Colorado’s 19th century water laws sometimes aggravate our 21st century problems. Now, state Rep. Mary Hodge, D-Brighton, and Sen. Dave Owen, R-Greeley, have proposed a modern plan to help farmers and urban water users make better use of our most precious asset.
The linchpins of state water law are the doctrines of “First in time, first in right” and “beneficial use.” The first rule means that if your great-grandfather started irrigating from a stream in 1887 and your downstream neighbors started drawing from the same source in 1901, your rights are “senior” to their rights. In a drought, that may mean you can continue to draw your accustomed amount while your neighbors are forced to dry up their fields.
To discourage hoarding and speculation, however, the law doesn’t allow users to file claims based on potential water uses. You actually have to put the water to a “beneficial use,” by irrigating crops or some other economic purpose.
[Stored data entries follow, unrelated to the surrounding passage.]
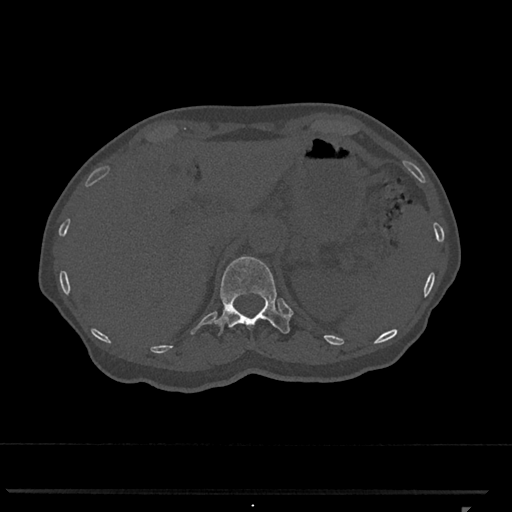
CT including the spine, one axial slice. Position 464 of 793 along the scan axis. Reconstruction kernel Br40s/3. 120 kVp. Bone window (W 1800 / L 400 HU). 512 × 512 image matrix, field of view 380 × 380 mm. Patient: female, 62 years. From the clinical record (not read from this slice): primary cancer: renal.
Structures marked on this image (semi-automatically segmented with operator editing):
- T12 vertebra: bounding box <212,256,290,335> (left, top, right, bottom; pixels)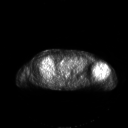
FDG PET of an extremity soft-tissue mass (from a PET/CT study), one axial slice. Position 149 of 267 along the scan axis. 3.27 mm slice thickness. 128 × 128 image matrix, field of view 700 × 700 mm. Patient: female, 83 years. Case-level facts recorded for this patient, not image findings: histological type: pleiomorphic leiomyosarcoma; grade: high; site of the primary tumour: left biceps.
Structures marked on this image (expert contour drawn on MRI and transferred to this co-registered scan by the dataset authors):
- gross tumour volume including surrounding oedema: box from (x=92, y=62) to (x=107, y=77) px
- gross tumour volume (mass): (x=92, y=62)–(x=107, y=77)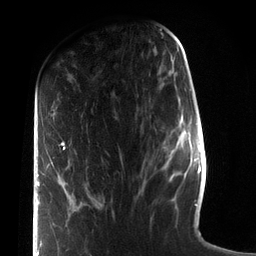
Breast MRI (dynamic contrast-enhanced), one axial slice; position 33 of 72 along the scan axis; cropped to one breast; dynamic contrast-enhanced series, time point 2 of 7 at this slice position (early post-contrast); 3 T; TE 2.1 ms, TR 5.1 ms; 2.2 mm slice thickness; 256 × 256 image matrix, field of view 160 × 160 mm. Female patient.
Structures marked on this image (semi-automatically segmented with operator editing):
- enhancing-tissue mask used for the functional tumour volume (all voxels passing the contrast-enhancement thresholds inside the analysis volume; usually the tumour): bounding box (x1, y1, x2, y2) in pixels: (36, 142, 69, 256)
Water rights can be bought and sold and are now avidly sought by Colorado’s growing cities. But while cities traditionally have been able to buy the rights of farmers and just dry up their fields, such total diversions hurt the economy of the communities that lose the water. As a result, cities such as Aurora and Parker have pioneered partnerships in which farmers sell part of their rights and continue farming – sometimes rotating their fields by irrigating half of them in any one year, much as dryland farmers have traditionally done in semi-arid eastern Colorado.
Unfortunately, it hasn’t always been clear that farmers can sell part of their water rights as easily as they can sell all of them. That’s because it’s unclear whether conserving water is a “beneficial use” under the law, thus raising the specter that a downstream user with junior rights might claim the right to use the water saved by a crop rotation scheme. The Hodge-Owen bill, HB 1124, allows our water courts to approve such conservation plans. The result is that farmers can stay in business while selling part of their rights to cities or other buyers.
“I see it as win-win,” Hodge says. “It keeps the farmer in business, the local John Deere [tractor] dealer in business and the local school open. Without these kinds of partnerships, the growth along the Front Range is going to squeeze out more and more of our agriculture.”
As a bonus, the Hodge-Owen bill will help keep prized open space along the Front Range in its traditional agricultural use. The legislature should pass HB 1124.